**Tasks to perform**
a) In the passage on malware distribution networks, which site is named as the root node of the biggest cluster?
b) Pick up the passage on malware distribution networks after its last sentence and keep writing.

══ Passage for review

The linear relation between species of malware and cluster size

Fig. 9.
figure 9

The biggest cluster evolved over time in terms of size (nodes) and attributed malware. The red line is the number of malware in the cluster. (Color figure online)

Fig. 10.
figure 10

The second big cluster evolved over time in terms of size (nodes) and attributed malware. The red line is the number of malware in the cluster. (Color figure online)

Fig. 11.
figure 11

The third big cluster evolved over time in terms of size (nodes) and attributed malware. The red line is the number of malware in the cluster. (Color figure online)

7 Cyber Attribution from Topological Patterns

The topological attributes help us determine the impact of the nodes in a malware distribution network (MDN). Visualization provides an intuitive tool to find the critical hubs and bridges, which are illustrated in Fig. 1. However, it is not efficient to identify those nodes when the dataset is so large. Here, we present the pseudo code for automatically searching for and labeling hubs and bridges. The algorithm is fast and can be used for tracking particular hubs and bridges over time. Eventually, the visual analytic process would be automated once human analysts have had successful experiences. In addition, humans and machines can always team up to discover new patterns and correlations based on graphic abstraction and visualization.

figure a
figure b

Figure 12 shows the infrastructural evolution of the malware distribution network between Jan. 19, 2017 and April 4, 2017. We found that there were several hubs in the biggest cluster, including bit.ly, dlvr.it, smarturl.it, adf.ly, wp.me, and zip.net, a bridge bit.ly, and a root node brandnewbrand.br. Amazingly, five out of six hubs are utility sites for shortening URL addresses: bit.ly, adf.ly, smarturl.it, and wp.me. Those sites redirect traffic to the malware host site.

════
══ Provided information

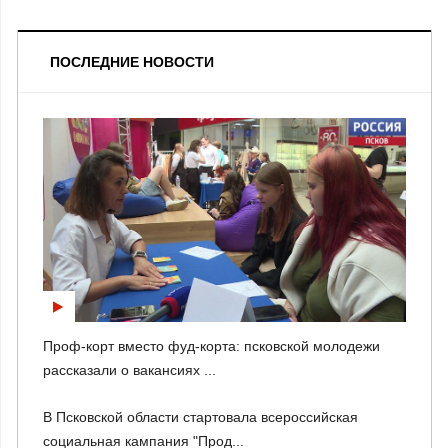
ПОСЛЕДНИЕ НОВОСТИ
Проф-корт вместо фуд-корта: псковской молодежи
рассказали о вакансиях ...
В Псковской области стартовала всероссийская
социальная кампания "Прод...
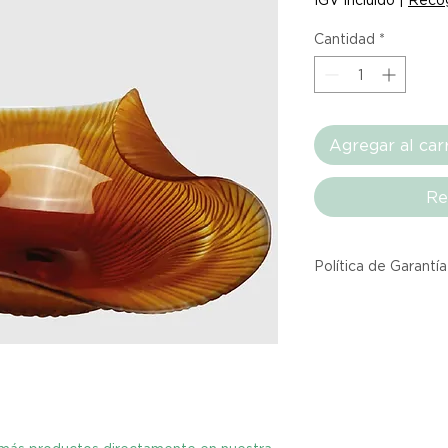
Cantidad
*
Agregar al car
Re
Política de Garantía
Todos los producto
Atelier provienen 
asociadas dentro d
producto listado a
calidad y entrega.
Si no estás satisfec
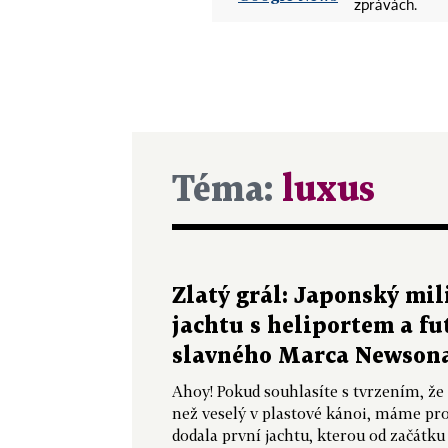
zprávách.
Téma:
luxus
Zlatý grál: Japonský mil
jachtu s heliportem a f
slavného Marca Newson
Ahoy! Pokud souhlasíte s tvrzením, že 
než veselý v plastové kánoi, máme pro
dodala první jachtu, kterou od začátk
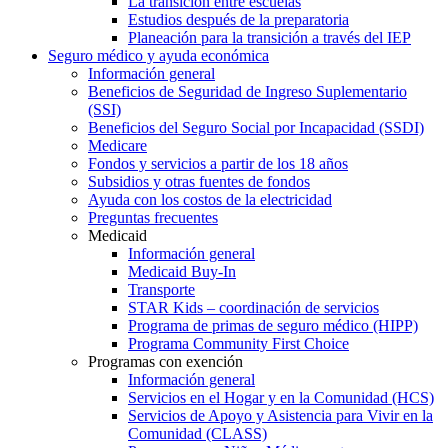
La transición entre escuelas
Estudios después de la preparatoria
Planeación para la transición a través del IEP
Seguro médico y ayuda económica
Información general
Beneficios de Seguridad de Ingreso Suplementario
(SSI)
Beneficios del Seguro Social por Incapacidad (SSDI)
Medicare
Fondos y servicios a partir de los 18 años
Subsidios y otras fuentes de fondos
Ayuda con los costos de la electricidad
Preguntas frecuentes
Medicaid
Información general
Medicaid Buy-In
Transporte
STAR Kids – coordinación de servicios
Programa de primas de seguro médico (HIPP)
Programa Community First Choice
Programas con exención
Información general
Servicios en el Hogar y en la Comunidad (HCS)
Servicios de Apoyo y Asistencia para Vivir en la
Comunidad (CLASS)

════
══ Provided information

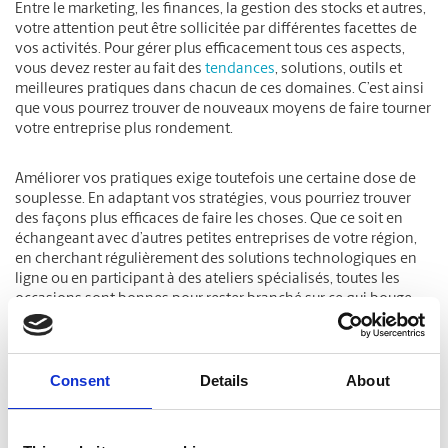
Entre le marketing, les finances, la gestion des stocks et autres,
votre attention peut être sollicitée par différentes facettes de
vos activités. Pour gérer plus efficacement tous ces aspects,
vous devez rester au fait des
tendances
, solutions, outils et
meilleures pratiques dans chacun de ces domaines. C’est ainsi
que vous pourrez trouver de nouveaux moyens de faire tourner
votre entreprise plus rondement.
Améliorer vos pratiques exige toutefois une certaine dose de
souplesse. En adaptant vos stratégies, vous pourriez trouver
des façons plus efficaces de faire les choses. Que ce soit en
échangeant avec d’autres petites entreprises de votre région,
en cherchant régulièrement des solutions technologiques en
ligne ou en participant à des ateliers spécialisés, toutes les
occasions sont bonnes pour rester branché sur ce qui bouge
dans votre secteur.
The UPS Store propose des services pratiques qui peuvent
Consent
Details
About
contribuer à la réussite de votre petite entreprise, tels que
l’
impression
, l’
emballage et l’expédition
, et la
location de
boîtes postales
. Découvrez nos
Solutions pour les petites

════

**Answers for this exercise**
a) brandnewbrand.br

b)
Fig. 12.
figure 12

Dynamic graph of the infrastructure of the biggest cluster between Jan 19, 2017 and Feb 13, 2017

With the visualization and analytic model, we are able to track single Top Level Domain (TLD) nodes and reveal their “life cycle” in the malware distribution network, when the TLD address has been captured by both Google Safe Browsing (GSB) and VirusTotal (VT). Figure 12 shows the dynamics of the TLD adf.ly node and its inbound and outbound edges in the 8-months period. The plot shows that the node had persistent malware inbound and outbound traffic before January 19 through May 17. There are multiple recurrences during that period. The malware did not die out until May 17, 2017. It reached its peak between Feb 19 and March 19, in correlation with the cyber activities during that period.

We are also able to track a single malware from Jan 28 through March 9 based on the GSB and VT attributed dataset. Coincidentally, the single malware passed through the popular TLD address node adf.ly during Feb 6 and March 3. The multiple modality tracking enables us to cross-reference, discover new patterns, and ultimately to lead more accurate cyber attributions (Figs. 13 and 14).

Fig. 13.
figure 13

The dynamics of a single TLD adf.ly

Fig. 14.
figure 14

The development of the single malware within clusters with time.

8 Conclusions

We developed a crawler to collect live malware distribution network data from publicly available sources including Google Safe Browser and VirusTotal. We then generated the graph with our visualization tool and performed malware attribution. We have discovered: 1) malware distribution networks form clusters; 2) those cluster sizes follow the Power Law; 3) there is a correlation between cluster size and the number of malware species in the cluster; 4) there is also a correlation between number of malware species and cyber events; and finally, 5) the infrastructure components such as bridges, hubs, and persistent links play significant roles in malware distribution dynamics.